◆ WHAT THE TASK ASKS
Could you set down exactly the lines of the data below, starting at the one that holds "right shoulder: (352, 210)" and ending at the one that holds "left front paw: (446, 394)", both included, and only those?

◆ DATA SECTION

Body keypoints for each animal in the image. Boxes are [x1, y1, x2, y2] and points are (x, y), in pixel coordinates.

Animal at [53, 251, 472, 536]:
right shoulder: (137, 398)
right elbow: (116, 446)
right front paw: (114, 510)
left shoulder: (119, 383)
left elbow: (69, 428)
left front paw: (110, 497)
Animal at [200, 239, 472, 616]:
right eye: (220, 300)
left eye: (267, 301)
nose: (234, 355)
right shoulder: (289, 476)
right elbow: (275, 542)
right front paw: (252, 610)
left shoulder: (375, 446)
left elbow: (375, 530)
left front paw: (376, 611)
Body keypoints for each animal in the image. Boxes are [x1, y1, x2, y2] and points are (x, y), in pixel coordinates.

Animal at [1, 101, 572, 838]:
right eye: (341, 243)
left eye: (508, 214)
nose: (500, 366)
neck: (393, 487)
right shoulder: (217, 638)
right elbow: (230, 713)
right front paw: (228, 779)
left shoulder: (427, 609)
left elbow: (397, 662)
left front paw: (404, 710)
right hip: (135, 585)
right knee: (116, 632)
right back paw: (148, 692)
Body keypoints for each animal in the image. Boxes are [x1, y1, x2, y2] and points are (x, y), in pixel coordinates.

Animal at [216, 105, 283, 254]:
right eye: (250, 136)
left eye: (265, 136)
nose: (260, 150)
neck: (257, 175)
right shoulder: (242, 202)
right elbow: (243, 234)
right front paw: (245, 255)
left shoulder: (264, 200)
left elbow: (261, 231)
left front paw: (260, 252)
==
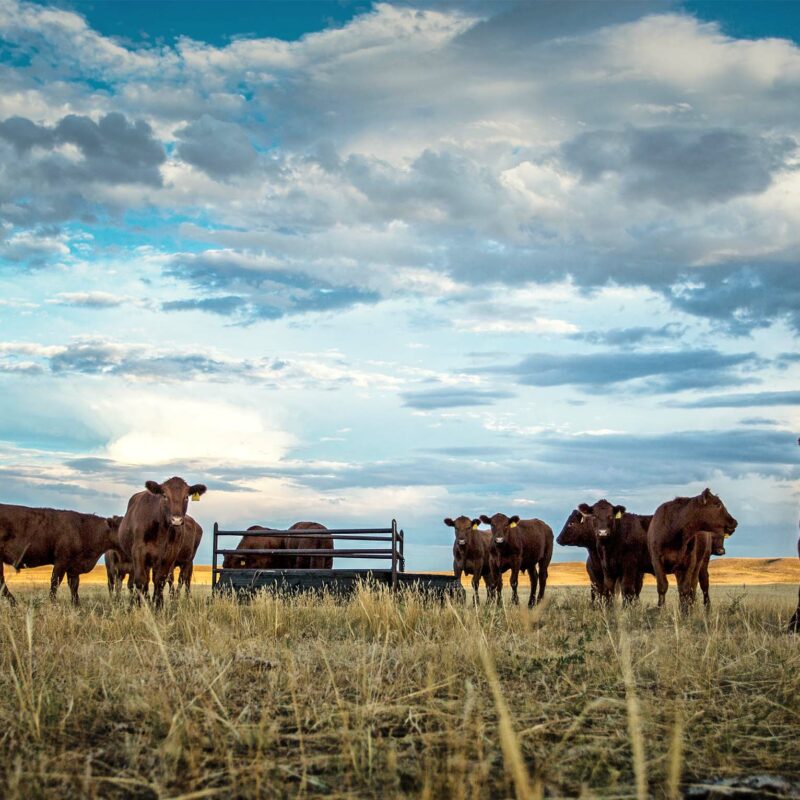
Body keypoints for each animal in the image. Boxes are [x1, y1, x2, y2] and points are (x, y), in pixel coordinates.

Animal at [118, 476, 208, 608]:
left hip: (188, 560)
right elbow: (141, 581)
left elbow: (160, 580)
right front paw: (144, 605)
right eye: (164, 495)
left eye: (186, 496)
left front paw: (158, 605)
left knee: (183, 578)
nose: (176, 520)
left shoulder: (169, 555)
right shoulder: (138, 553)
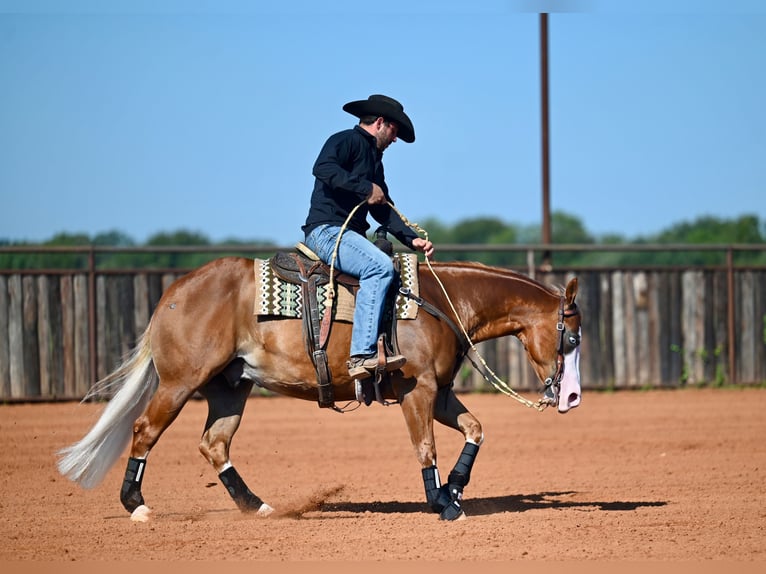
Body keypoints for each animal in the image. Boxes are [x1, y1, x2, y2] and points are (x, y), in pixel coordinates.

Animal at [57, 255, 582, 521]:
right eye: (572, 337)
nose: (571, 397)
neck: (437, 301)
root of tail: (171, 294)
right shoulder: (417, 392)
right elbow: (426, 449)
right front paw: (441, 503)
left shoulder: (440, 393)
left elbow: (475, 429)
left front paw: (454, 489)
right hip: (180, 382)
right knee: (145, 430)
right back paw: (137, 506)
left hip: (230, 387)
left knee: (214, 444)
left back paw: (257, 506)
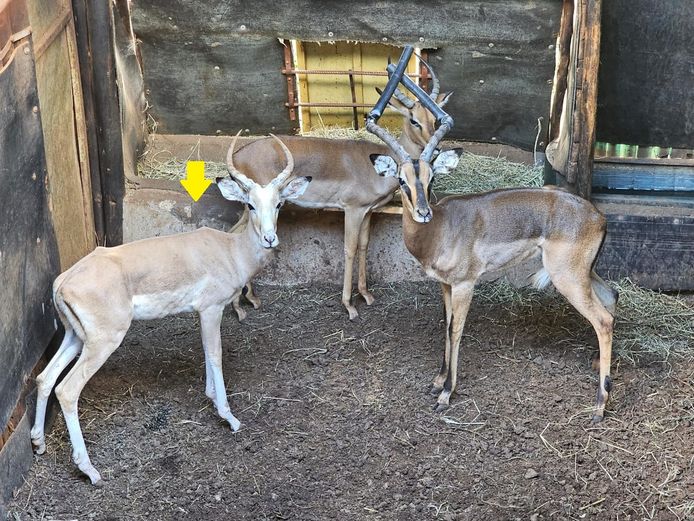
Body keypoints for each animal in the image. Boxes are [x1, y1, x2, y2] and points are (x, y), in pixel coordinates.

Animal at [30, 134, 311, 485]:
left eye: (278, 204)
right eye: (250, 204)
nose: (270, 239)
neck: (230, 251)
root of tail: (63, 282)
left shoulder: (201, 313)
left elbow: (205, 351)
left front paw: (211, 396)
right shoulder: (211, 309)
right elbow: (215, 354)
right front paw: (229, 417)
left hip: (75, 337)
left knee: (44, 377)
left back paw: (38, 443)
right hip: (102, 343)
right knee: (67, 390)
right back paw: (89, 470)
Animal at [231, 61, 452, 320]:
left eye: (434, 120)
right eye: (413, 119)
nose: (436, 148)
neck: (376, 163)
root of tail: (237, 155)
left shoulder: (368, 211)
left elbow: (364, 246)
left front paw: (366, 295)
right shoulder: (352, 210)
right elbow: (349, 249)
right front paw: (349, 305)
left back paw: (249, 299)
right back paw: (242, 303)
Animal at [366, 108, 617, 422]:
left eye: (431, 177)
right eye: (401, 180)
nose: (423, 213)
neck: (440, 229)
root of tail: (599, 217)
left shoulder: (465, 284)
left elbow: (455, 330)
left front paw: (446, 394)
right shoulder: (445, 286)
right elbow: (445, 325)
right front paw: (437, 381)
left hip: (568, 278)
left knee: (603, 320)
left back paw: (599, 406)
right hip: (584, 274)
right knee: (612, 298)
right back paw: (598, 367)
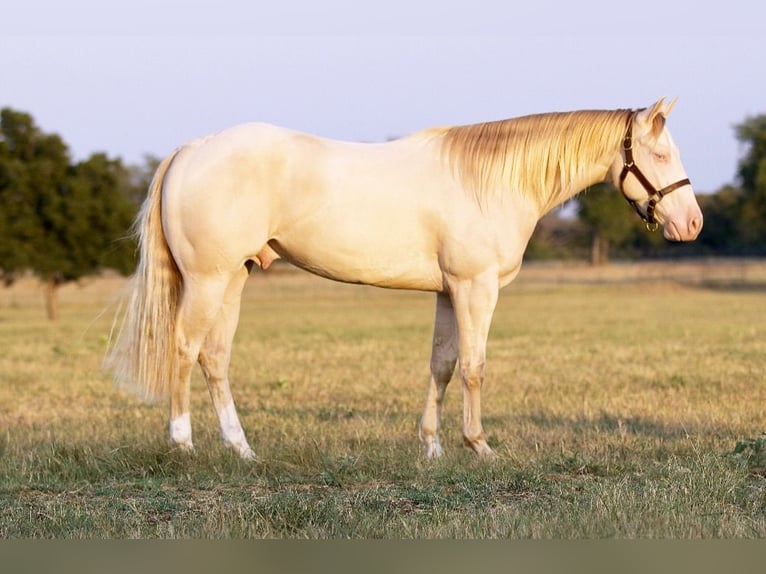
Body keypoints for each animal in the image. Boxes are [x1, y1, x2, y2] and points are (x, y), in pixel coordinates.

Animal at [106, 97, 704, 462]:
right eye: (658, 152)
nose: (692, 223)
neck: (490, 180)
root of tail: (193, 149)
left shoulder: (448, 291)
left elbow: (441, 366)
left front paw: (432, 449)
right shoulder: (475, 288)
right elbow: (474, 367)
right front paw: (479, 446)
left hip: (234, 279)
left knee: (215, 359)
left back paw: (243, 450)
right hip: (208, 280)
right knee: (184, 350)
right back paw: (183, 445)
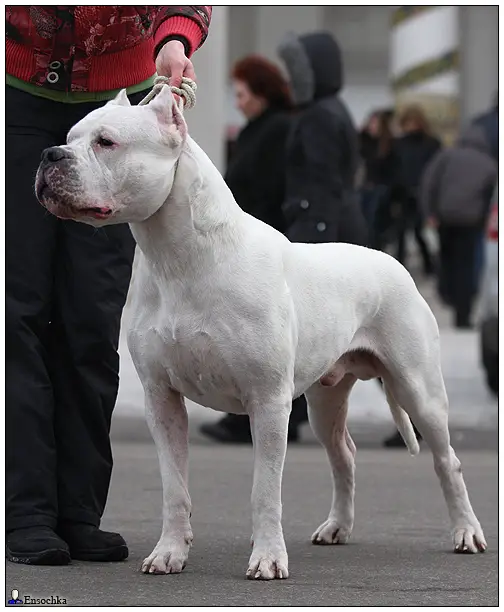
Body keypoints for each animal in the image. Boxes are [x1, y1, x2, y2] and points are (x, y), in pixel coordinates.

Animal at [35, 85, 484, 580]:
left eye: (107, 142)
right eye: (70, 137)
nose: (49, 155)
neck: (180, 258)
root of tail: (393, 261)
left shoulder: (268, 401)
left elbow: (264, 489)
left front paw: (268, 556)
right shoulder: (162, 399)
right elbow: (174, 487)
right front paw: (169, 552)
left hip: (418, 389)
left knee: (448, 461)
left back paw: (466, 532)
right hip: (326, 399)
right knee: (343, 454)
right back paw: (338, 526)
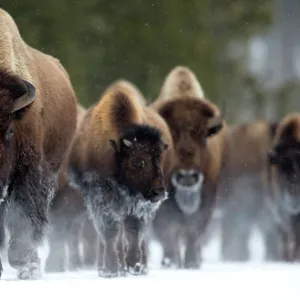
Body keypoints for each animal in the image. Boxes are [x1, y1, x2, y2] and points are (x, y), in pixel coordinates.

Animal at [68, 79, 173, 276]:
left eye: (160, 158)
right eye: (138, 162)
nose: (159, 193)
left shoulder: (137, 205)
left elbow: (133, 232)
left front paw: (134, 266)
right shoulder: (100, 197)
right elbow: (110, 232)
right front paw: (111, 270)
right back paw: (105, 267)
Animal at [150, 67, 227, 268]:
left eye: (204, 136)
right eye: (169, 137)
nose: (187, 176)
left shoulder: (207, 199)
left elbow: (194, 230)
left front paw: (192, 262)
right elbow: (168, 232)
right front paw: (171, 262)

◆ ANSWER FOR THIS EXERCISE
right shoulder: (352, 210)
right elbow: (349, 249)
right front paw: (349, 305)
left back paw: (249, 299)
right back paw: (242, 303)
Animal at [366, 108, 617, 422]:
left eye: (431, 177)
right eye: (401, 180)
nose: (423, 213)
neck: (440, 229)
root of tail: (599, 217)
left shoulder: (465, 284)
left elbow: (455, 330)
left front paw: (446, 394)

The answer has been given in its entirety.